WHAT YOU HAVE TO DO:
Reproduce the listing exactly, with no pictures in your copy.

THE RECORDS:
=-=-=
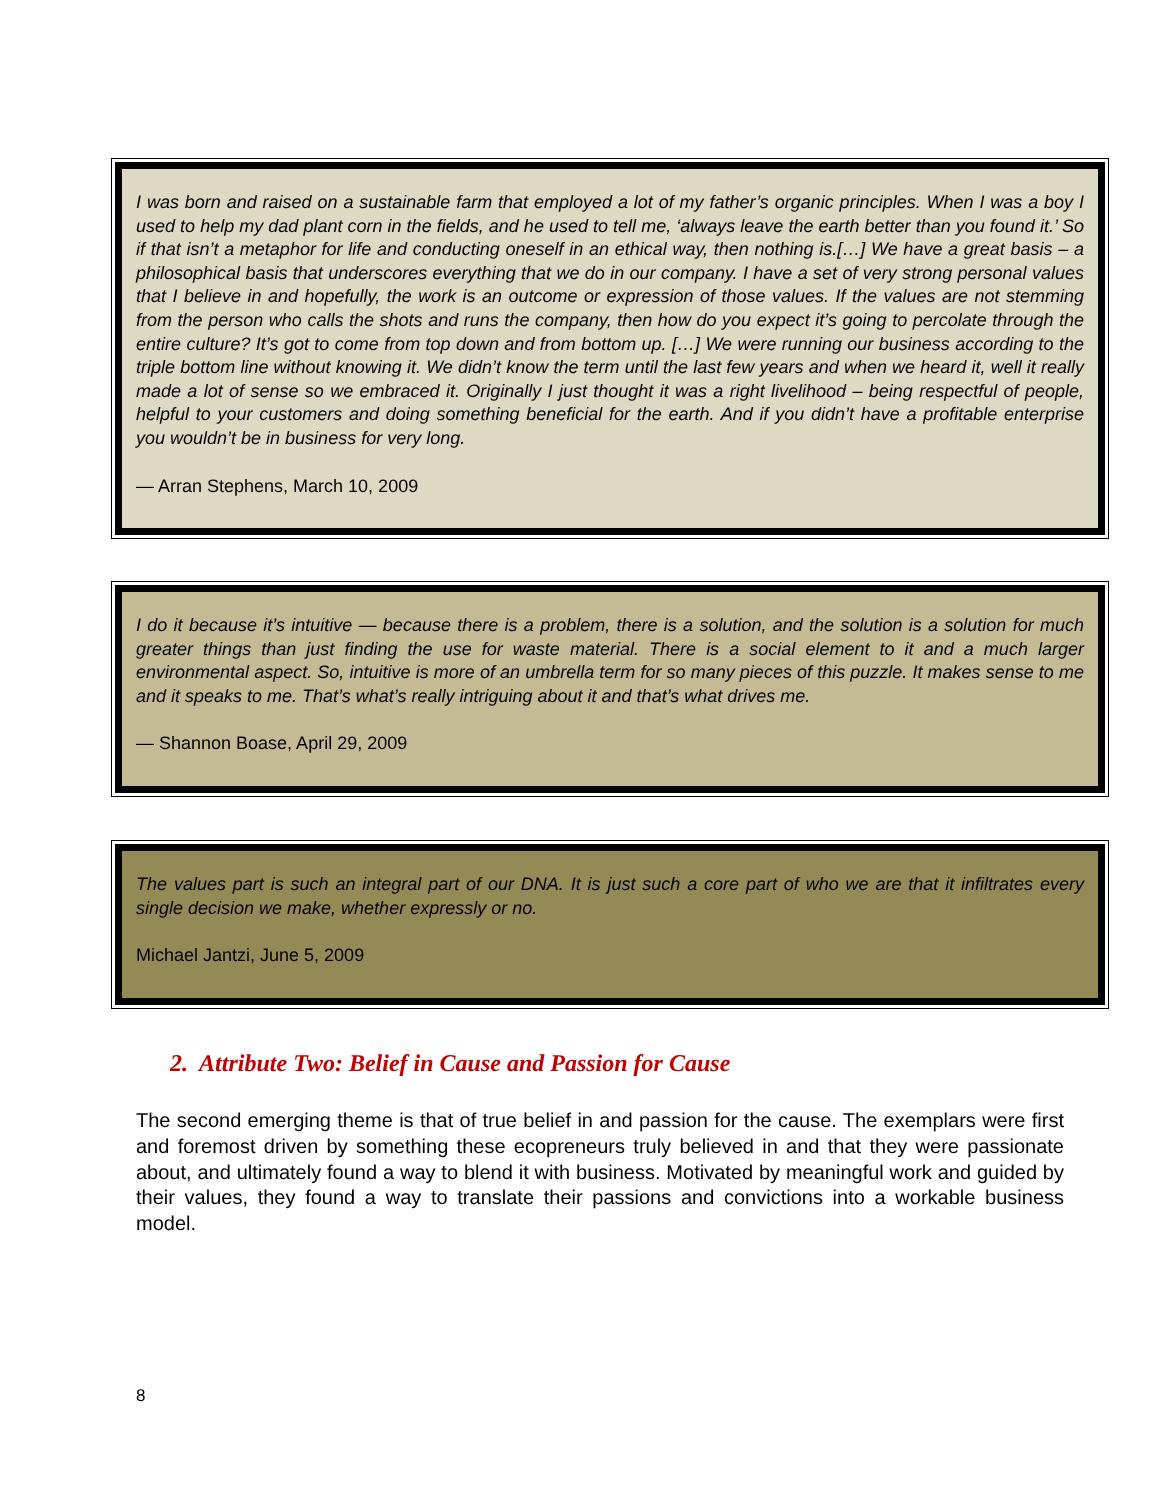I was born and raised on a sustainable farm that employed a lot of my father’s organic principles. When I was a boy I used to help my dad plant corn in the fields, and he used to tell me, ‘always leave the earth better than you found it.’ So if that isn’t a metaphor for life and conducting oneself in an ethical way, then nothing is.[…] We have a great basis – a philosophical basis that underscores everything that we do in our company. I have a set of very strong personal values that I believe in and hopefully, the work is an outcome or expression of those values. If the values are not stemming from the person who calls the shots and runs the company, then how do you expect it’s going to percolate through the entire culture? It’s got to come from top down and from bottom up. […] We were running our business according to the triple bottom line without knowing it. We didn’t know the term until the last few years and when we heard it, well it really made a lot of sense so we embraced it. Originally I just thought it was a right livelihood – being respectful of people, helpful to your customers and doing something beneficial for the earth. And if you didn’t have a profitable enterprise you wouldn’t be in business for very long.
— Arran Stephens, March 10, 2009
I do it because it’s intuitive — because there is a problem, there is a solution, and the solution is a solution for much greater things than just finding the use for waste material. There is a social element to it and a much larger environmental aspect. So, intuitive is more of an umbrella term for so many pieces of this puzzle. It makes sense to me and it speaks to me. That’s what’s really intriguing about it and that’s what drives me.
— Shannon Boase, April 29, 2009
The values part is such an integral part of our DNA. It is just such a core part of who we are that it infiltrates every single decision we make, whether expressly or no.
Michael Jantzi, June 5, 2009
2. Attribute Two: Belief in Cause and Passion for Cause
The second emerging theme is that of true belief in and passion for the cause. The exemplars were first and foremost driven by something these ecopreneurs truly believed in and that they were passionate about, and ultimately found a way to blend it with business. Motivated by meaningful work and guided by their values, they found a way to translate their passions and convictions into a workable business model.
8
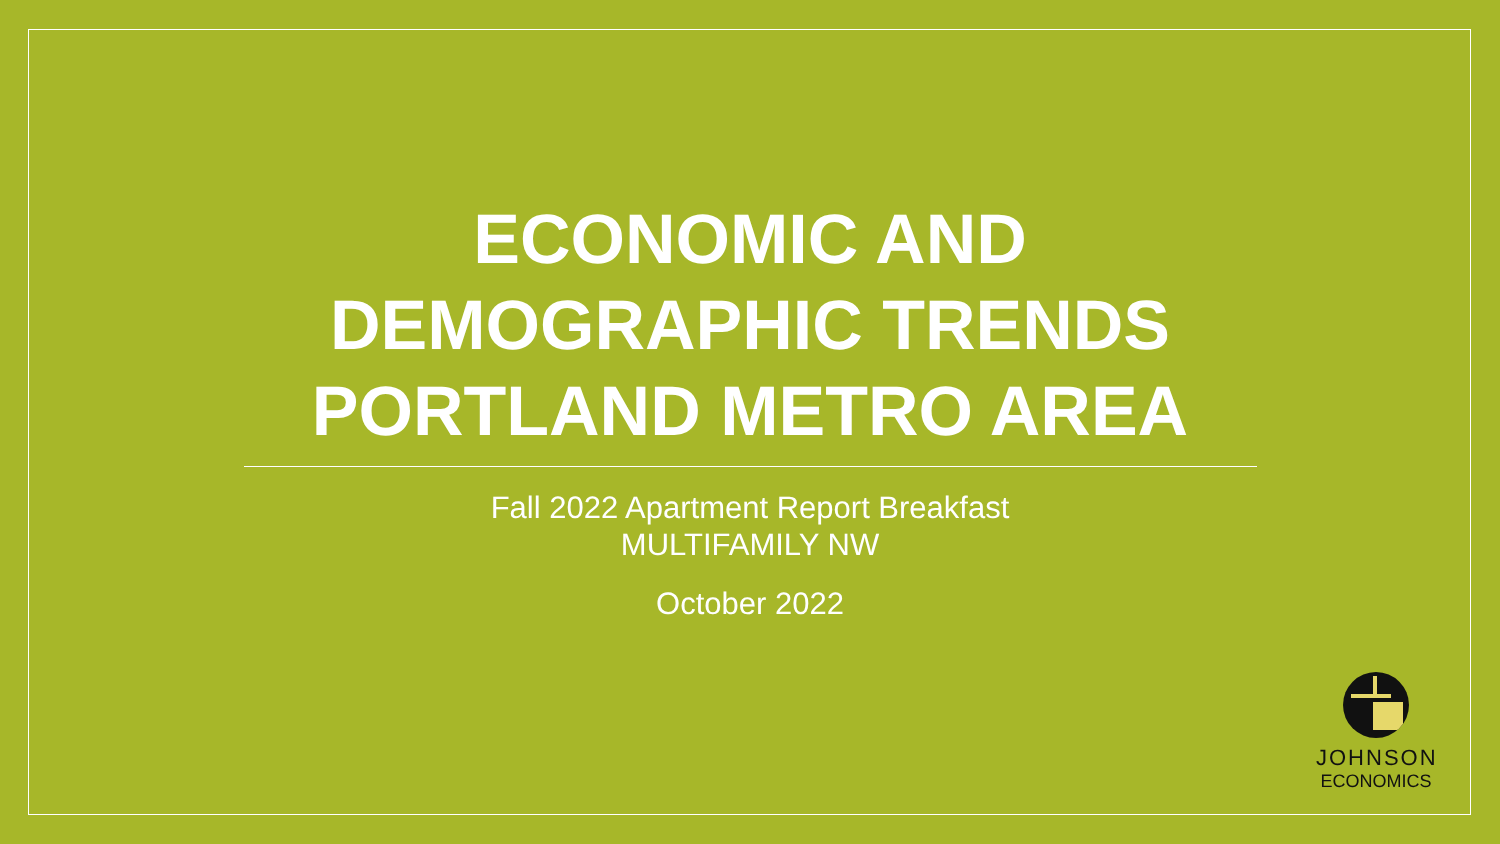ECONOMIC AND
DEMOGRAPHIC TRENDS
PORTLAND METRO AREA
Fall 2022 Apartment Report Breakfast
MULTIFAMILY NW
October 2022
JOHNSON
ECONOMICS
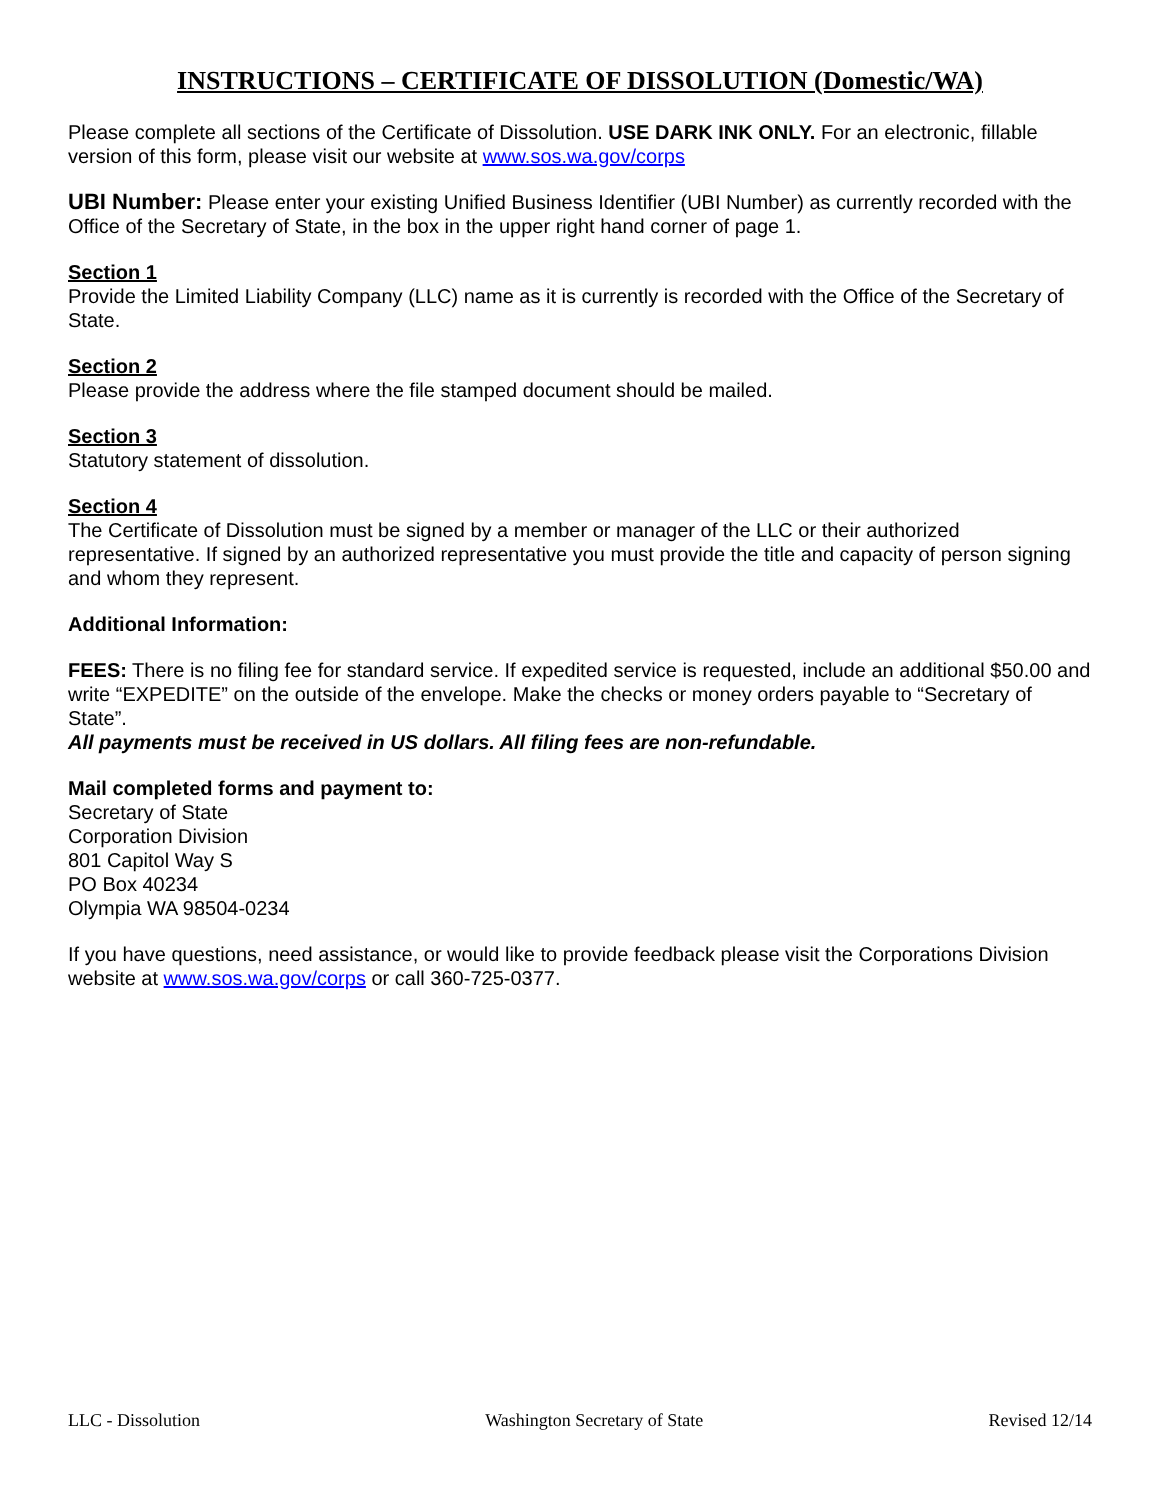INSTRUCTIONS – CERTIFICATE OF DISSOLUTION (Domestic/WA)
Please complete all sections of the Certificate of Dissolution. USE DARK INK ONLY. For an electronic, fillable version of this form, please visit our website at www.sos.wa.gov/corps
UBI Number: Please enter your existing Unified Business Identifier (UBI Number) as currently recorded with the Office of the Secretary of State, in the box in the upper right hand corner of page 1.
Section 1
Provide the Limited Liability Company (LLC) name as it is currently is recorded with the Office of the Secretary of State.
Section 2
Please provide the address where the file stamped document should be mailed.
Section 3
Statutory statement of dissolution.
Section 4
The Certificate of Dissolution must be signed by a member or manager of the LLC or their authorized representative. If signed by an authorized representative you must provide the title and capacity of person signing and whom they represent.
Additional Information:
FEES: There is no filing fee for standard service. If expedited service is requested, include an additional $50.00 and write “EXPEDITE” on the outside of the envelope. Make the checks or money orders payable to “Secretary of State”.
All payments must be received in US dollars. All filing fees are non-refundable.
Mail completed forms and payment to:
Secretary of State
Corporation Division
801 Capitol Way S
PO Box 40234
Olympia WA 98504-0234
If you have questions, need assistance, or would like to provide feedback please visit the Corporations Division website at www.sos.wa.gov/corps or call 360-725-0377.
LLC - Dissolution Washington Secretary of State Revised 12/14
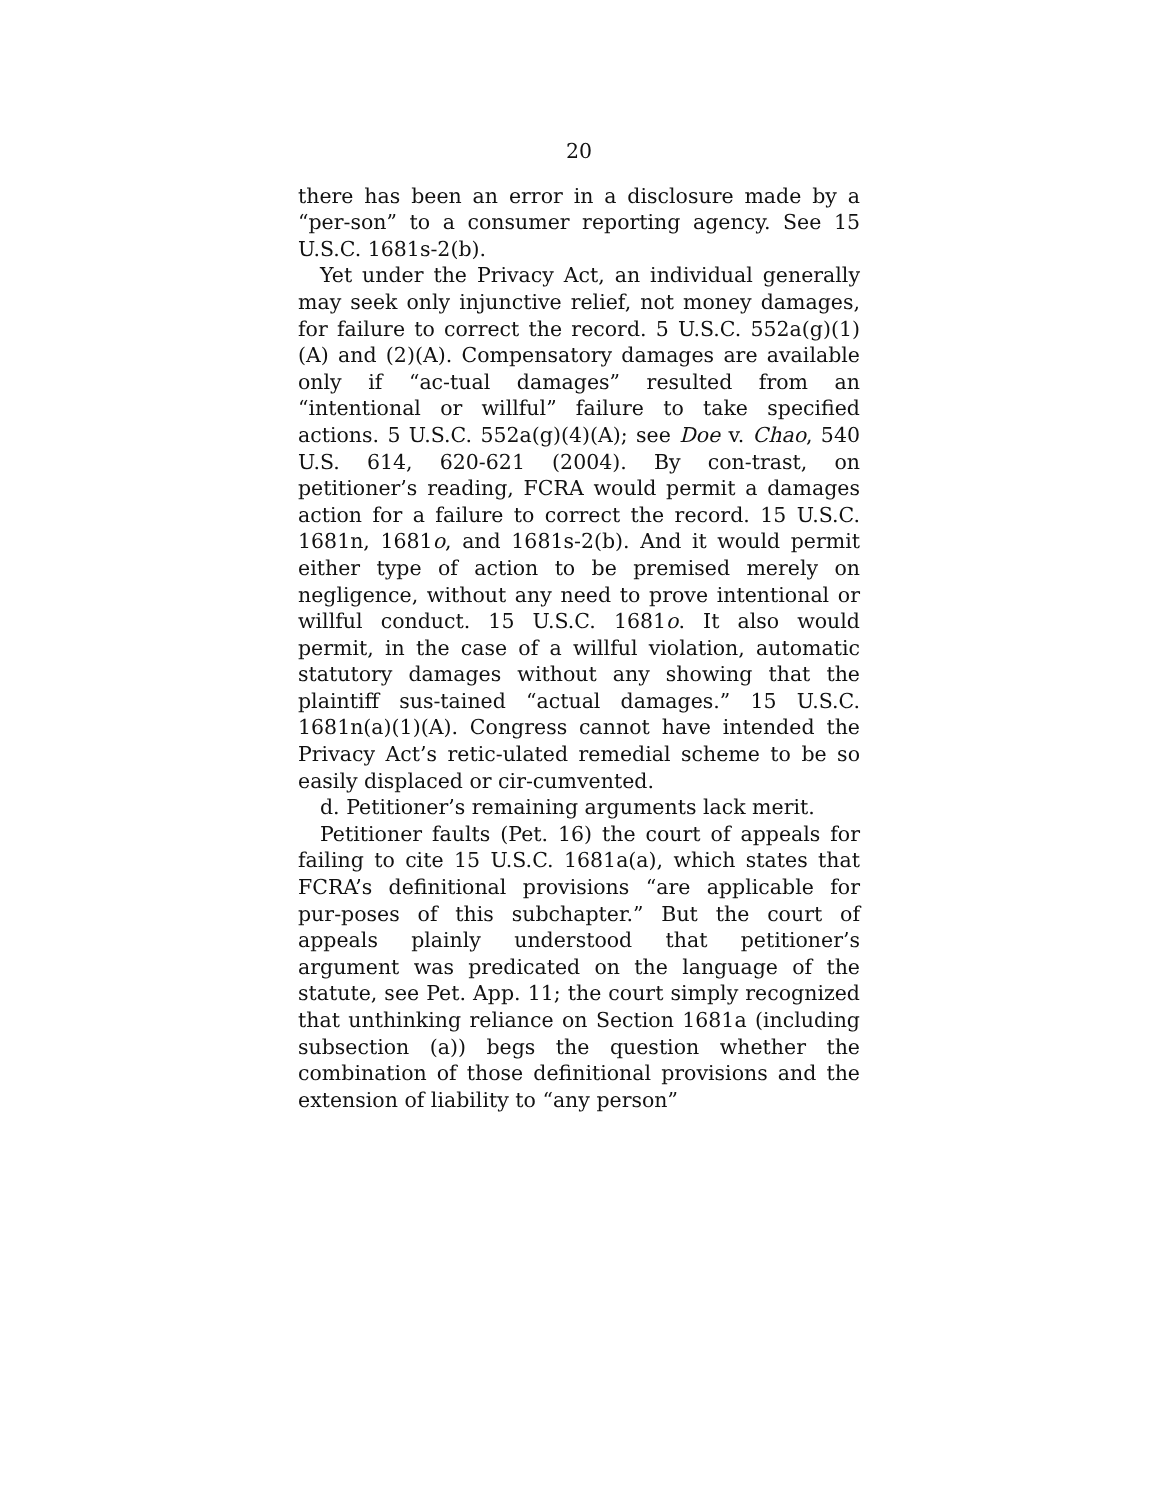20
there has been an error in a disclosure made by a “per-son” to a consumer reporting agency. See 15 U.S.C. 1681s-2(b).
Yet under the Privacy Act, an individual generally may seek only injunctive relief, not money damages, for failure to correct the record. 5 U.S.C. 552a(g)(1)(A) and (2)(A). Compensatory damages are available only if “ac-tual damages” resulted from an “intentional or willful” failure to take specified actions. 5 U.S.C. 552a(g)(4)(A); see Doe v. Chao, 540 U.S. 614, 620-621 (2004). By con-trast, on petitioner’s reading, FCRA would permit a damages action for a failure to correct the record. 15 U.S.C. 1681n, 1681o, and 1681s-2(b). And it would permit either type of action to be premised merely on negligence, without any need to prove intentional or willful conduct. 15 U.S.C. 1681o. It also would permit, in the case of a willful violation, automatic statutory damages without any showing that the plaintiff sus-tained “actual damages.” 15 U.S.C. 1681n(a)(1)(A). Congress cannot have intended the Privacy Act’s retic-ulated remedial scheme to be so easily displaced or cir-cumvented.
d. Petitioner’s remaining arguments lack merit.
Petitioner faults (Pet. 16) the court of appeals for failing to cite 15 U.S.C. 1681a(a), which states that FCRA’s definitional provisions “are applicable for pur-poses of this subchapter.” But the court of appeals plainly understood that petitioner’s argument was predicated on the language of the statute, see Pet. App. 11; the court simply recognized that unthinking reliance on Section 1681a (including subsection (a)) begs the question whether the combination of those definitional provisions and the extension of liability to “any person”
=-=-=
ANSWER FOR THE TASK:
I was born and raised on a sustainable farm that employed a lot of my father’s organic principles. When I was a boy I used to help my dad plant corn in the fields, and he used to tell me, ‘always leave the earth better than you found it.’ So if that isn’t a metaphor for life and conducting oneself in an ethical way, then nothing is.[…] We have a great basis – a philosophical basis that underscores everything that we do in our company. I have a set of very strong personal values that I believe in and hopefully, the work is an outcome or expression of those values. If the values are not stemming from the person who calls the shots and runs the company, then how do you expect it’s going to percolate through the entire culture? It’s got to come from top down and from bottom up. […] We were running our business according to the triple bottom line without knowing it. We didn’t know the term until the last few years and when we heard it, well it really made a lot of sense so we embraced it. Originally I just thought it was a right livelihood – being respectful of people, helpful to your customers and doing something beneficial for the earth. And if you didn’t have a profitable enterprise you wouldn’t be in business for very long.
— Arran Stephens, March 10, 2009
I do it because it’s intuitive — because there is a problem, there is a solution, and the solution is a solution for much greater things than just finding the use for waste material. There is a social element to it and a much larger environmental aspect. So, intuitive is more of an umbrella term for so many pieces of this puzzle. It makes sense to me and it speaks to me. That’s what’s really intriguing about it and that’s what drives me.
— Shannon Boase, April 29, 2009
The values part is such an integral part of our DNA. It is just such a core part of who we are that it infiltrates every single decision we make, whether expressly or no.
Michael Jantzi, June 5, 2009
2. Attribute Two: Belief in Cause and Passion for Cause
The second emerging theme is that of true belief in and passion for the cause. The exemplars were first and foremost driven by something these ecopreneurs truly believed in and that they were passionate about, and ultimately found a way to blend it with business. Motivated by meaningful work and guided by their values, they found a way to translate their passions and convictions into a workable business model.
8
ECONOMIC AND
DEMOGRAPHIC TRENDS
PORTLAND METRO AREA
Fall 2022 Apartment Report Breakfast
MULTIFAMILY NW
October 2022
JOHNSON
ECONOMICS
INSTRUCTIONS – CERTIFICATE OF DISSOLUTION (Domestic/WA)
Please complete all sections of the Certificate of Dissolution. USE DARK INK ONLY. For an electronic, fillable version of this form, please visit our website at www.sos.wa.gov/corps
UBI Number: Please enter your existing Unified Business Identifier (UBI Number) as currently recorded with the Office of the Secretary of State, in the box in the upper right hand corner of page 1.
Section 1
Provide the Limited Liability Company (LLC) name as it is currently is recorded with the Office of the Secretary of State.
Section 2
Please provide the address where the file stamped document should be mailed.
Section 3
Statutory statement of dissolution.
Section 4
The Certificate of Dissolution must be signed by a member or manager of the LLC or their authorized representative. If signed by an authorized representative you must provide the title and capacity of person signing and whom they represent.
Additional Information:
FEES: There is no filing fee for standard service. If expedited service is requested, include an additional $50.00 and write “EXPEDITE” on the outside of the envelope. Make the checks or money orders payable to “Secretary of State”.
All payments must be received in US dollars. All filing fees are non-refundable.
Mail completed forms and payment to:
Secretary of State
Corporation Division
801 Capitol Way S
PO Box 40234
Olympia WA 98504-0234
If you have questions, need assistance, or would like to provide feedback please visit the Corporations Division website at www.sos.wa.gov/corps or call 360-725-0377.
LLC - Dissolution Washington Secretary of State Revised 12/14
20
there has been an error in a disclosure made by a “per-son” to a consumer reporting agency. See 15 U.S.C. 1681s-2(b).
Yet under the Privacy Act, an individual generally may seek only injunctive relief, not money damages, for failure to correct the record. 5 U.S.C. 552a(g)(1)(A) and (2)(A). Compensatory damages are available only if “ac-tual damages” resulted from an “intentional or willful” failure to take specified actions. 5 U.S.C. 552a(g)(4)(A); see Doe v. Chao, 540 U.S. 614, 620-621 (2004). By con-trast, on petitioner’s reading, FCRA would permit a damages action for a failure to correct the record. 15 U.S.C. 1681n, 1681o, and 1681s-2(b). And it would permit either type of action to be premised merely on negligence, without any need to prove intentional or willful conduct. 15 U.S.C. 1681o. It also would permit, in the case of a willful violation, automatic statutory damages without any showing that the plaintiff sus-tained “actual damages.” 15 U.S.C. 1681n(a)(1)(A). Congress cannot have intended the Privacy Act’s retic-ulated remedial scheme to be so easily displaced or cir-cumvented.
d. Petitioner’s remaining arguments lack merit.
Petitioner faults (Pet. 16) the court of appeals for failing to cite 15 U.S.C. 1681a(a), which states that FCRA’s definitional provisions “are applicable for pur-poses of this subchapter.” But the court of appeals plainly understood that petitioner’s argument was predicated on the language of the statute, see Pet. App. 11; the court simply recognized that unthinking reliance on Section 1681a (including subsection (a)) begs the question whether the combination of those definitional provisions and the extension of liability to “any person”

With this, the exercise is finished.